Pour la première fois, les scientifiques ont réussi à séquencer le génome complet d’un individu qui vivait entre 2855 et 2570 avant notre ère. Ces analyses génétiques ont révélé que près de 78% de l’ADN de cette ancienne égyptienne est proche de celle des populations néolithiques du Maroc, en particulier le site de Skhirat-Rouazi, situé sur la côte atlantique. Les 22% restants sont liés à la Mésopotamie néolithique, y compris l’Irak actuel et ses régions voisines. L’homme, mesurant environ 1,60 cm, vivait entre 44 et 64 ans et a montré des signes de vieillissement articulaire intense, spécifie l’étude.
Lire: une étude révèle l’origine marocaine des îles Canaries
Cette découverte sans précédent a bouleversé les certitudes sur l’origine des premiers Égyptiens. Selon les chercheurs, le corps de cet ancêtre égyptien avait été enterré il y a plus de 4 500 ans, dans un grand pot funéraire au fond d’une tombe creuse dans la roche, un rituel réservé aux élites de l’époque. Cette étude révèle une continuité de l’Afrique du Nord du néolithique à l’Égypte des pharaons, “mais surtout les flux migratoires transrégionaux beaucoup plus anciens que nous ne le pensions”. “Ce ne sont pas seulement des échanges d’objets ou d’animaux, mais les humains ont également voyagé et installé.”
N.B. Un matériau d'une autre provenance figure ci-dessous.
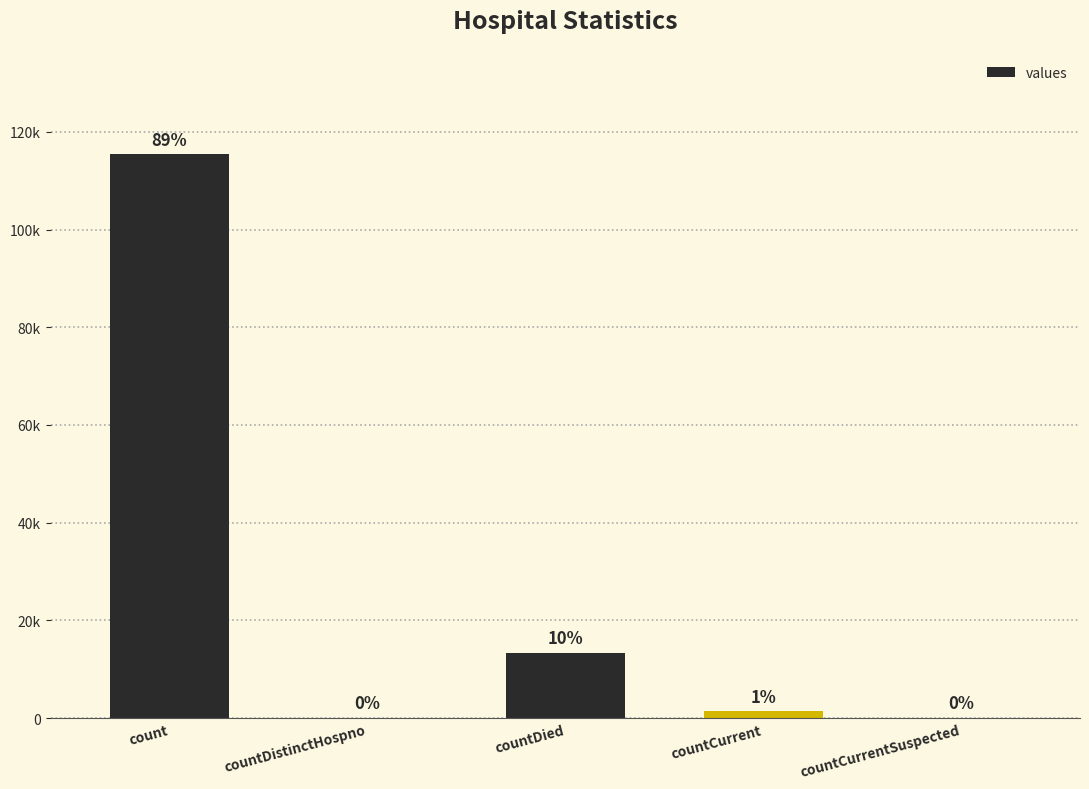

What is the difference between the maximum and minimum values?

115379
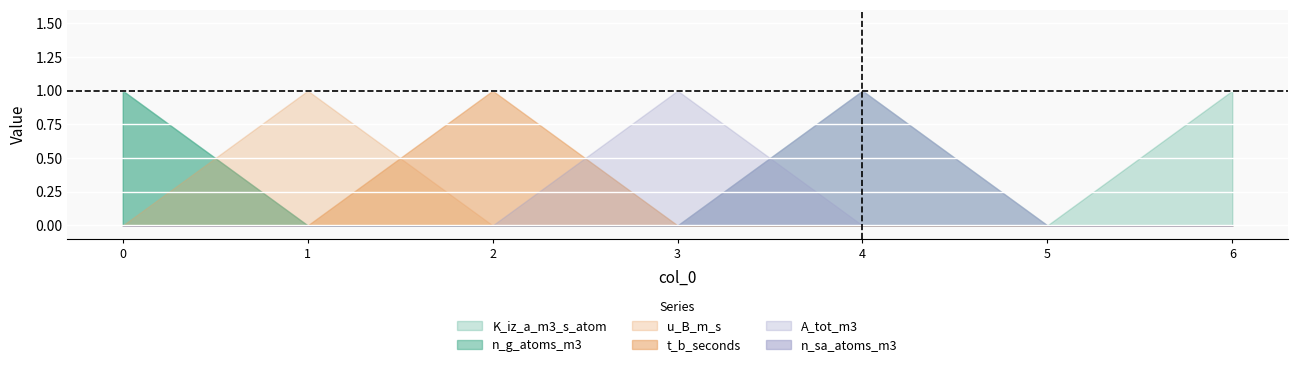

Reading left to right, transcribe all the data shown in this chart.

K_iz_a_m3_s_atom: 1	0	0	0	1	0	1
n_g_atoms_m3: 1	0	0	0	0	0	0
u_B_m_s: 0	1	0	0	0	0	0
t_b_seconds: 0	0	1	0	0	0	0
A_tot_m3: 0	0	0	1	0	0	0
n_sa_atoms_m3: 0	0	0	0	1	0	0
Lire: Maroc: hommes, végétariens de la préhistoire?
La particularité de cette étude est “la qualité exceptionnelle de la conservation de l’ADN”, probablement en raison des conditions dans lesquelles il a été enterré. Les chercheurs ont également comparé ce génome à celui des individus égyptiens de la période intermédiaire 3ᵉ (787–544 avant JC) et aux génomes des Égyptiens contemporains, révélant les origines éthiopiennes et l’Afrique subsaharienne.